Tempos de guerra são duros, mesmo para os religiosos. Durante a Segunda Guerra Mundial, no entanto, o pastor luterano alemão Dietrich Bonhoeffer tinha uma liberdade invejável na Alemanha nazista onde o ato de ir e vir havia sido limitado drasticamente pelo ditador Adolf Hitler. Aos olhos alheios, seus constantes deslocamentos entre Berlim e Munique soavam quase como uma afronta diante das agruras vividas pela população. Bonhoeffer era assíduo em almoços e jantares e fazia também frequentes viagens à Suíça. Mantinha ares de alienado e tocava a vida como se o seu país e a Europa não estivessem matando e morrendo no front. O que essas pessoas nem sequer desconfiavam era que Bonhoeffer havia se tornado um homem só, aprisionado por um segredo que não podia dividir com ninguém e que revelava a verdadeira realidade de sua existência.
Sem nenhuma esperança de uma solução pacífica para as atrocidades cometidas pelo nazismo e temendo inclusive pela própria vida, o pastor resolveu agir: aderiu a um grupo de insurgentes dentro das Forças Armadas de Hitler e tornou-se um espião infiltrado na Abwehr, a agência de inteligência do regime. Essa e outras revelações estão na biografia “Bonhoeffer: Pastor, Mártir, Profeta, Espião”, do escritor americano Eric Metaxas, que recupera a trajetória do teólogo que ajudou a salvar milhares de vidas.

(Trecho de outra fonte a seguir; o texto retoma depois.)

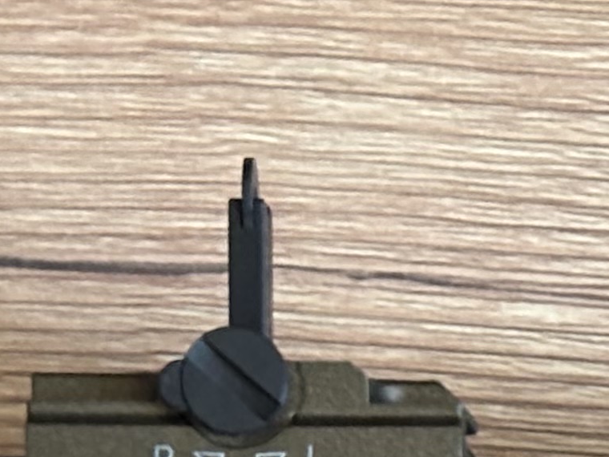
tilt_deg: -86.2
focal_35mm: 276
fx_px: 4856
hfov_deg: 7.1
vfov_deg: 5.2
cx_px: 907
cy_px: 1175
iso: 320
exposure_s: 1/36
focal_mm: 5.96
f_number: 1.6
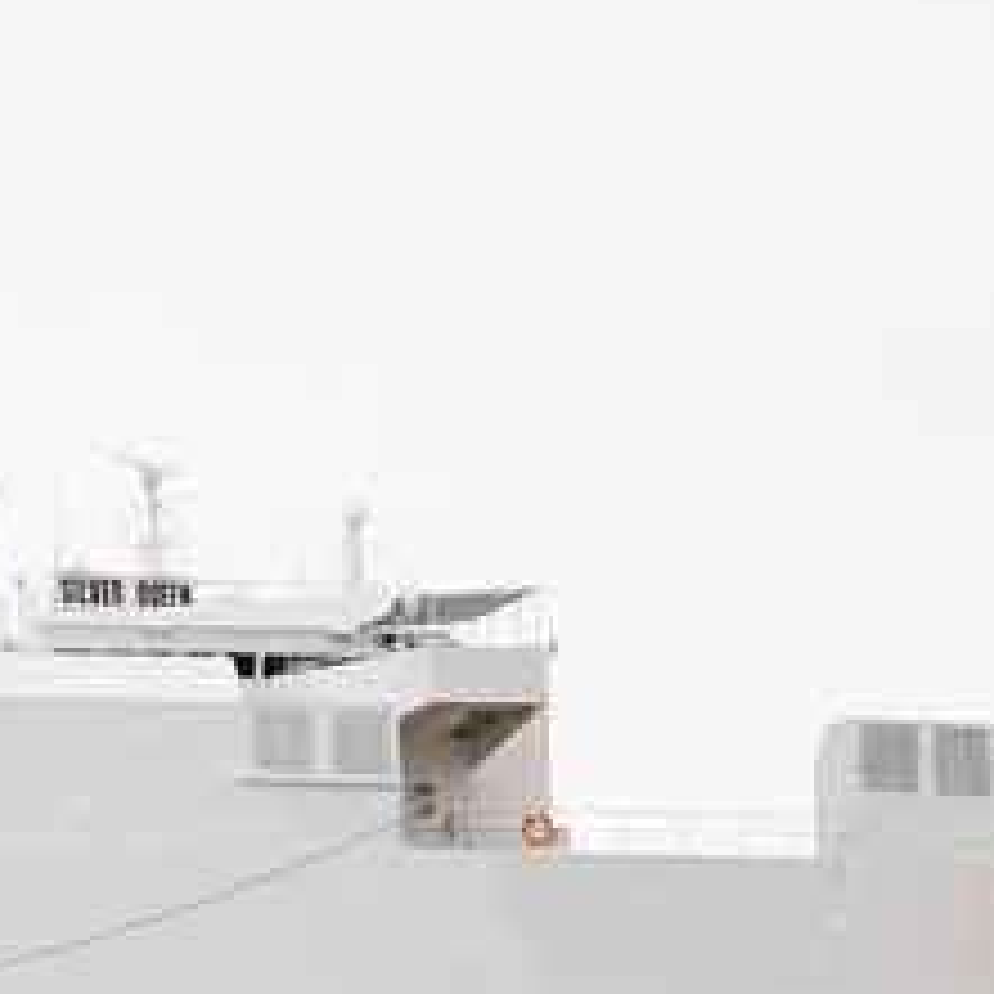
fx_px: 5750
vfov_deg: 9.6
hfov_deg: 8.1
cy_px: 1408
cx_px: -2213
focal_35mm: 177
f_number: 8
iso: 800
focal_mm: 24
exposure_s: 1/500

No plano especificamente estratégico, de acordo com a obra, a ação de Bonhoeffer ia além: como agente duplo, ele passava informações sigilosas aos britânicos com os quais negociaria planos de paz após a execução do projeto principal, o assassinato de Hitler. Metaxas relata que, apesar do ódio que sentia por Hitler, Boenhoffer hesitou em participar do grupo por ser religioso. ¬Falou mais alto o espírito democrático. Ele chegou a estar a salvo nos EUA, mas aceitou o convite feito por amigos infiltrados nas Forças Armadas e voltou para a Alemanha. O grupo ao qual fazia parte era coordenado pelo próprio comandante da Abwehr, o almirante Wilhelm Canaris, que, como ele, foi condenado e executado no dia 9 abril de 1945.
A punição foi a morte por enforcamento. O papel de Bonhoeffer como espião era passar mensagens sigilosas ao bispo britânico George Bell, que as direcionava ao primeiro-ministro da Inglaterra, Winston Churchill.
Boenhoffer participou ainda do planejamento de diversas ações para salvar judeus, além, é claro, das tentativas de assassinar Hitler. Quando se deu a Operação Valquíria (1944), o mais famoso dos golpes para eliminar o Fuhrer, Bonhoeffer já estava preso em razão de suspeitas da Gestapo. E foi justamente porque esse plano falhou que os nazistas descobriram sua ação de agente duplo, um gesto arriscado que já foi tema de diversos documentários e aparece agora minuciosamente descrito nessa biografia.